> [Exercise data]

--- START ---

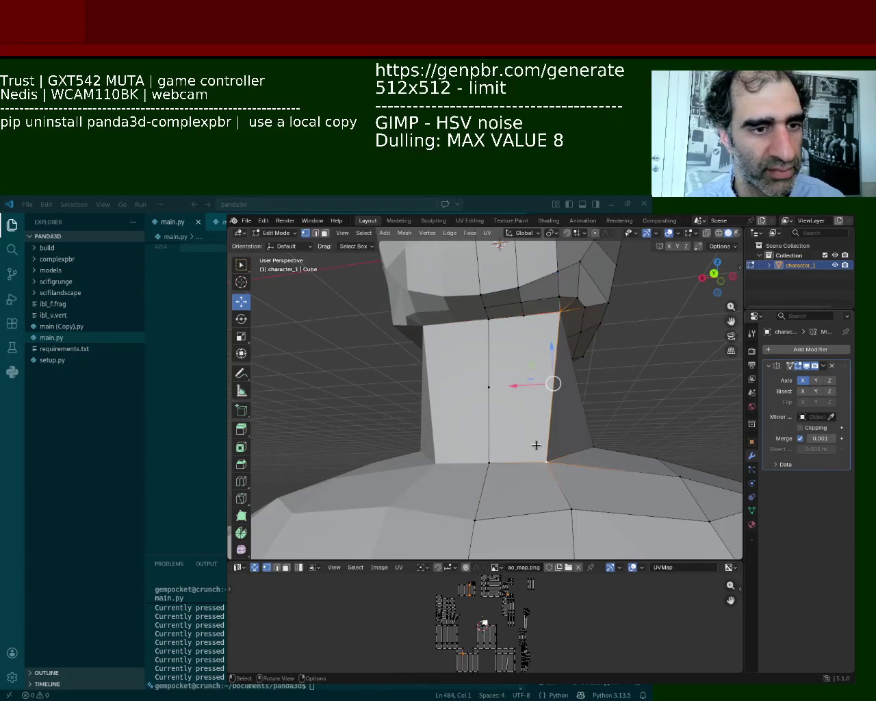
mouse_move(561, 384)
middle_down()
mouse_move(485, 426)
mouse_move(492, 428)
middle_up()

--- END ---
--- START ---

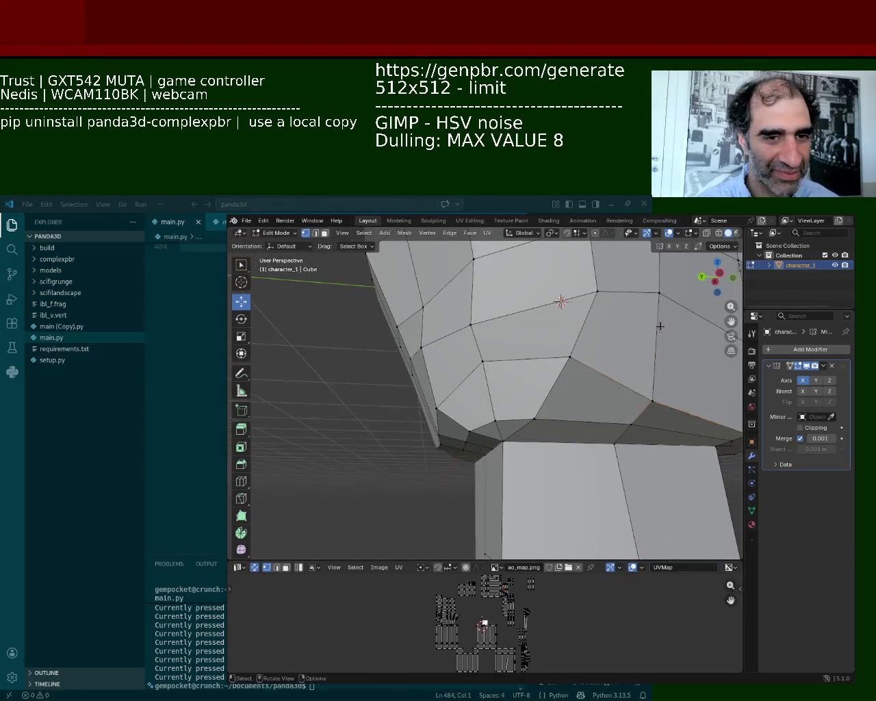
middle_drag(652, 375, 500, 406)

--- END ---

> [Work instruction] The listing above holds a line with "middle_down()" and a line with "middle_up()". Print the stretch from the first through the second, exactly and alone.

> [Output of the task]
middle_down()
mouse_move(485, 426)
mouse_move(492, 428)
middle_up()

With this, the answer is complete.